The Tamil bourgeois nationalist parties, including the TNA (Tamil National Alliance), are continuing their reactionary pro-imperialist policies. They support the military-strategic offensive of US imperialism and its ally India against China in the hope of getting their assistance to pressure Colombo into accepting a power-sharing arrangement between the Sinhala, Tamil and Muslim elites to secure the privileges of the Tamil elite.

Along these lines, the TNA actively supported the regime-change operation sponsored by the US with the assistance of India after Sri Lanka’s presidential election in January 2015, which replaced the government of President Mahinda Rajapakse with the Sirisena-Wickremesinghe government.

The TNA went on to closely collaborate with the Sirisena-Wickremesinghe government, even under conditions of the continuation of the military occupation in the northern Jaffna peninsula, and intensified attacks on the social and democratic rights of the working class and oppressed masses, including the imposition of IMF-dictated austerity measures.

The SEP vehemently rejects national separatism and insists that democratic rights can be secured only as part of the struggle to overthrow capitalist rule through a unified struggle of Sinhala, Tamil and Muslim workers based on a socialist program.
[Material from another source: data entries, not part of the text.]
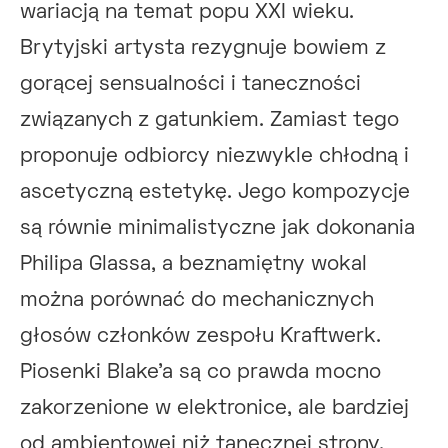
wariacją na temat popu XXI wieku.
Brytyjski artysta rezygnuje bowiem z
gorącej sensualności i taneczności
związanych z gatunkiem. Zamiast tego
proponuje odbiorcy niezwykle chłodną i
ascetyczną estetykę. Jego kompozycje
są równie minimalistyczne jak dokonania
Philipa Glassa, a beznamiętny wokal
można porównać do mechanicznych
głosów członków zespołu Kraftwerk.
Piosenki Blake’a są co prawda mocno
zakorzenione w elektronice, ale bardziej
od ambientowej niż tanecznej strony.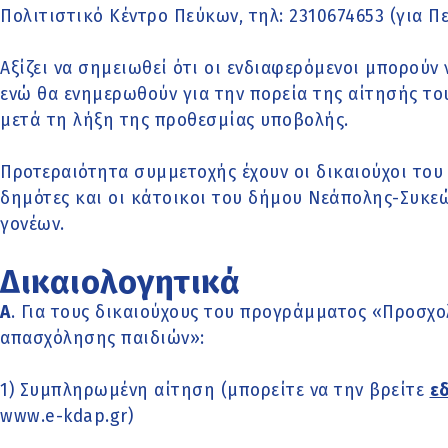
Πολιτιστικό Κέντρο Πεύκων, τηλ: 2310674653 (για Πε
Αξίζει να σημειωθεί ότι οι ενδιαφερόμενοι μπορούν 
ενώ θα ενημερωθούν για την πορεία της αίτησής του
μετά τη λήξη της προθεσμίας υποβολής.
Προτεραιότητα συμμετοχής έχουν οι δικαιούχοι του π
δημότες και οι κάτοικοι του δήμου Νεάπολης-Συκεώ
γονέων.
Δικαιολογητικά
Α
. Για τους δικαιούχους του προγράμματος «Προσχ
απασχόλησης παιδιών»:
1) Συμπληρωμένη αίτηση (μπορείτε να την βρείτε
ε
www.e-kdap.gr)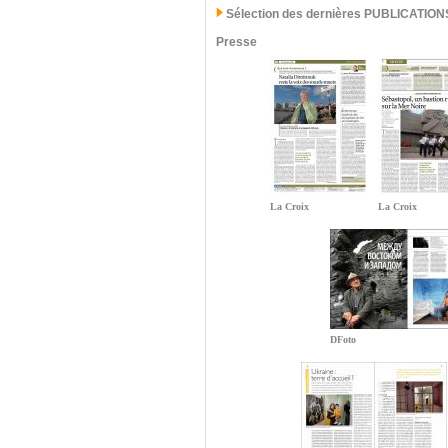
Sélection des dernières PUBLICATION
Presse
La Croix
La Croix
DFoto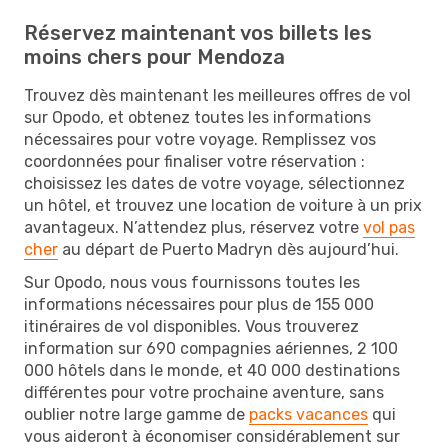
Réservez maintenant vos billets les
moins chers pour Mendoza
Trouvez dès maintenant les meilleures offres de vol
sur Opodo, et obtenez toutes les informations
nécessaires pour votre voyage. Remplissez vos
coordonnées pour finaliser votre réservation :
choisissez les dates de votre voyage, sélectionnez
un hôtel, et trouvez une location de voiture à un prix
avantageux. N’attendez plus, réservez votre
vol pas
cher
au départ de Puerto Madryn dès aujourd’hui.
Sur Opodo, nous vous fournissons toutes les
informations nécessaires pour plus de 155 000
itinéraires de vol disponibles. Vous trouverez
information sur 690 compagnies aériennes, 2 100
000 hôtels dans le monde, et 40 000 destinations
différentes pour votre prochaine aventure, sans
oublier notre large gamme de
packs vacances
qui
vous aideront à économiser considérablement sur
For this the leading social force for the political transformation, the working class, must be organised and mobilised independent of the bourgeois parties and their “left” hangers on across all communities. The aim of this united movement of the working class is to overthrow bourgeois rule and establish a Sri Lanka-Eelam Socialist Republic, as a part of a Union of Socialist Republics in South Asia and internationally.